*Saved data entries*
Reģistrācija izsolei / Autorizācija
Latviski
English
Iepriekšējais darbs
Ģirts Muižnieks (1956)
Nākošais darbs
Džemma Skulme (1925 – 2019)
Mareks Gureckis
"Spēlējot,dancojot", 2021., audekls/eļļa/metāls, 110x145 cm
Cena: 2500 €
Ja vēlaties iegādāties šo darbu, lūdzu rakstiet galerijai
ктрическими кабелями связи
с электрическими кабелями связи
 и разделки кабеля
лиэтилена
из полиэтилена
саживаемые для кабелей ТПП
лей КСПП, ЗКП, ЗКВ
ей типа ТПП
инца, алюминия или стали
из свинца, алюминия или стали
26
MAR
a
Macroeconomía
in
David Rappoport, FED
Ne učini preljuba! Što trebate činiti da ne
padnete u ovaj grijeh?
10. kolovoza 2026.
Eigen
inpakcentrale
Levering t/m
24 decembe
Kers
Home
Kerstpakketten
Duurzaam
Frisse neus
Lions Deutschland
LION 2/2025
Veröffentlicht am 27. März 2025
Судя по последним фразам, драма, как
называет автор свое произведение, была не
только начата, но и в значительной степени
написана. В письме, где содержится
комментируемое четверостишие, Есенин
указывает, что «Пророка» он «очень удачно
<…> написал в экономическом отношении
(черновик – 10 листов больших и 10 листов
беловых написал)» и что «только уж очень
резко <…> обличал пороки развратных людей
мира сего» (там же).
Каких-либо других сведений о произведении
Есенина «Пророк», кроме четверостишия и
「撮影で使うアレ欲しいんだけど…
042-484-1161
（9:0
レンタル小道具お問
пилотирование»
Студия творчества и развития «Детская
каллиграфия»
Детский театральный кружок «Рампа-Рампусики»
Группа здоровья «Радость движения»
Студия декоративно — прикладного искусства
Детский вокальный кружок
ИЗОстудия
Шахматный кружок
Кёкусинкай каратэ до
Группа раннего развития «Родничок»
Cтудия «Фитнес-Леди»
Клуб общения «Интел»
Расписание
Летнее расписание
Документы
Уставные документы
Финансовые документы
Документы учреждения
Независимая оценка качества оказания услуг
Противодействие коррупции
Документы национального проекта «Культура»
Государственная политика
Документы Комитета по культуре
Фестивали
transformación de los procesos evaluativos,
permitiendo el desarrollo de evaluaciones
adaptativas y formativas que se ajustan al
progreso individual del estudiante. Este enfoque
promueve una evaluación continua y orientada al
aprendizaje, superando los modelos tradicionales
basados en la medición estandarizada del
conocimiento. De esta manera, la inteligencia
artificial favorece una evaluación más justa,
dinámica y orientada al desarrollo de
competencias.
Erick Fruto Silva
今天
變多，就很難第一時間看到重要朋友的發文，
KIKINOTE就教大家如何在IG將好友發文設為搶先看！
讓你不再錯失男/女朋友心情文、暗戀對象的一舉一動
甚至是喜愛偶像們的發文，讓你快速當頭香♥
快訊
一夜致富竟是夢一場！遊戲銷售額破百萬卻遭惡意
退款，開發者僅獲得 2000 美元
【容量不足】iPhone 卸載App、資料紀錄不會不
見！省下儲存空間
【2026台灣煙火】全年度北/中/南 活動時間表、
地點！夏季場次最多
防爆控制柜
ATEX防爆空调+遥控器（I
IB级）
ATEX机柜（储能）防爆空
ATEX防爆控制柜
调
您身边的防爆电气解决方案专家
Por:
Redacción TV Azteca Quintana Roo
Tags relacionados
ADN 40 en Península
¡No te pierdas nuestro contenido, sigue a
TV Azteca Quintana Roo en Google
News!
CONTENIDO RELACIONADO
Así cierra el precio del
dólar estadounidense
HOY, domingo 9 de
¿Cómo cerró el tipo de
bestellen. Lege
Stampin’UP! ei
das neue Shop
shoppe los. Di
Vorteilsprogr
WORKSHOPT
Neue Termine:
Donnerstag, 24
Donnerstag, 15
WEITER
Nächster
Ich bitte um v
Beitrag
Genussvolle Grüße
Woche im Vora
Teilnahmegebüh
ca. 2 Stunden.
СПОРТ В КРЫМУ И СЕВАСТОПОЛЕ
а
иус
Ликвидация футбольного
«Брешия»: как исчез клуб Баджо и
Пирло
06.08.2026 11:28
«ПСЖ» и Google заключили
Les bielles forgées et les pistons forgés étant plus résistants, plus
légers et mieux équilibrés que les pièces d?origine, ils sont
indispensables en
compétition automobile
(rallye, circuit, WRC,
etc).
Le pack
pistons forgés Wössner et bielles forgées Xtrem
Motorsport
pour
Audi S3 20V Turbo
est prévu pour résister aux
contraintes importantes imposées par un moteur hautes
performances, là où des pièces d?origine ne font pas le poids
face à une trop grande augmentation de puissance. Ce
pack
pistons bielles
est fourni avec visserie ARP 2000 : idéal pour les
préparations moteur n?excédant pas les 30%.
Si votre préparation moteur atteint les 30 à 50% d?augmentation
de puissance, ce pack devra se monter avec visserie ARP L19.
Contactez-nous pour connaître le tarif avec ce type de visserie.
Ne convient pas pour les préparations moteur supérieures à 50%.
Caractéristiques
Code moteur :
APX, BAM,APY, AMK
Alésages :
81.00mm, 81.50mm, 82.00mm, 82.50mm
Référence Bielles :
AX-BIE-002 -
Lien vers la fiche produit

*What is needed*
Look through the entries above; find each line with the word "только" and copy it.

*Answer below*
только начата, но и в значительной степени
беловых написал)» и что «только уж очень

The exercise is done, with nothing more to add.